Maybe you've wondered from time to time, while watching HBO's "Girls," why creator and star Lena Dunham so frequently chooses to have her character naked.

Maybe you've wondered from time to time, while watching HBO's "Girls," why creator and star Lena Dunham so frequently chooses to have her character naked.

Maybe you haven't.

If you have, for God's sake, keep it to yourself.

Because the reporter (male) who had the temerity to ask Thursday, in what admittedly was a question more awkwardly phrased than he probably intended, for Dunham's rationale, triggered the first mass hissy fit of the Television Critics Association's 2014 winter meetings. (We're in the first day of a  two-week event, so believe me, it won't be the last.).

Here's how it went:

Reporter: "I don't get the purpose of all of the nudity on the show, by you particularly, and I feel like I'm walking into a trap where you go, 'Nobody complains about the nudity on 'Game of Thrones,' but I get why they are doing it. They are doing it to be salacious and, you know, titillate people. And your character is often naked just at random times for no reason."

Executive producer Jenni Konner:  "Just like humans."

Reporter:  "That's true. Is that why?"

Konner: "Yeah."

Lena Dunham: "Yeah. It's because it's a realistic expression of what it's like to be alive, I think, and I totally get it. If you are not into me, that's your problem, and you are going to have to kind of work that out with whatever professionals you've hired."

Executive producer Judd Apatow: "Do you have a girlfriend?"

Reporter: "Yeah."

Apatow: "Does she like you?"

Reporter: "Sure."

Apatow: "OK. Let's  see how she likes you when you quote that with your question, and just write the whole question as you stated it."

I have no idea how the reporter's girlfriend feels about him, but I'm liking Apatow a bit less than before, and I say this as a woman who's not unhappy to see Dunham -- whose body looks more like mine than mine does, say, Heidi Klum's -- as comfortable in her own skin as she apparently is. She's so comfortable in fact, that I can't see why she needed Apatow answering the question she was asked (and that, let's face it, she must have heard a time or two before).

It didn't get any better after that. Later in the session, as I attempted to ask my own awkwardly phrased question of Dunham -- about how her possibly control freak creative process has changed over three seasons of a TV show where things like the unexpected departure of a cast member have forced shifts in plot -- Konner re-entered the fray as Dunham was trying to answer.

"I literally was spacing out because I'm in such a rage spiral about that guy that I literally could not hear," she told me. "I'm so sorry. I really don't mean to disrespect you.

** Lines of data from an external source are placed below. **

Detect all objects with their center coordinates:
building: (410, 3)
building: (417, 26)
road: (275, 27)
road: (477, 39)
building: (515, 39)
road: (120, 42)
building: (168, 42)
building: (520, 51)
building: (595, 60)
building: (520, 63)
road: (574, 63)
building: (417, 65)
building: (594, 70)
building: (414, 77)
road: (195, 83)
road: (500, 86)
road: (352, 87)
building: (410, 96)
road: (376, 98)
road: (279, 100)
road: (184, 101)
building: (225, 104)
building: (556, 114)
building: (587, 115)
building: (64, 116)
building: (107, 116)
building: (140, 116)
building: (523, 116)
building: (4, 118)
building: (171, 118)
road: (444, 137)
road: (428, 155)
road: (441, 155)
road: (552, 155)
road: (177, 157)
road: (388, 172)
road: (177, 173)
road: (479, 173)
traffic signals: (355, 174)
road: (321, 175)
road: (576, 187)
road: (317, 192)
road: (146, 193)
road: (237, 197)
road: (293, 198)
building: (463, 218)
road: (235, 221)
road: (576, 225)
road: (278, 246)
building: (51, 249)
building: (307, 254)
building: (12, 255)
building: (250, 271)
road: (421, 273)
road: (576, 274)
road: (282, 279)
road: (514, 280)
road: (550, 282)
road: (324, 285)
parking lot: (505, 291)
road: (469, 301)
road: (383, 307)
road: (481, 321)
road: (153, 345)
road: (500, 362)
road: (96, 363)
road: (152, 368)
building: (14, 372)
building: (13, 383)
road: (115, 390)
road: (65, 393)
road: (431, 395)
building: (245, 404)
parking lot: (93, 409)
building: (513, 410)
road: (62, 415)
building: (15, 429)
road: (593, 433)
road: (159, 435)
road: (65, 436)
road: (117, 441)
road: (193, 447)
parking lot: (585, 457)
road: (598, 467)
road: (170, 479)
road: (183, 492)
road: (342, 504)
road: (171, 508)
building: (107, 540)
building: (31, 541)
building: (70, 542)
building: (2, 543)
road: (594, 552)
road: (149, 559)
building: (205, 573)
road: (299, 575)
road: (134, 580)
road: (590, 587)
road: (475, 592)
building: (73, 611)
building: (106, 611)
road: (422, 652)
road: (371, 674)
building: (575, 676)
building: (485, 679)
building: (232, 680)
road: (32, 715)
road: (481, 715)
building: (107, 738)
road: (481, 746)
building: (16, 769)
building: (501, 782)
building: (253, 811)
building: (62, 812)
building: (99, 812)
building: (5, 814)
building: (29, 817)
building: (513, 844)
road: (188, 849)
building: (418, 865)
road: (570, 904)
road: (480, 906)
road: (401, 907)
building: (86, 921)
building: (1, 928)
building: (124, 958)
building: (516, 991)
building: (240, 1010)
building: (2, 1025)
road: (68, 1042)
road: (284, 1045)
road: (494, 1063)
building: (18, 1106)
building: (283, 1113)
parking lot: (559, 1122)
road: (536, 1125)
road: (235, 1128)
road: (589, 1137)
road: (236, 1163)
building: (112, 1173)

I just was looking at him and going into this rage, this idea that you would talk to a woman like that and accuse a woman of showing her body too much. The idea, it just makes me sort of sick, and so I apologize to everyone. I'm going to try to focus now, but if I space out, it will be because of that guy."

"Girls" returns to HBO for its third season on Sunday at 10 with two back-to-back episodes. Konner and Apatow won't be in them and Dunham will get to finish all her own answers. And be naked any time she wants.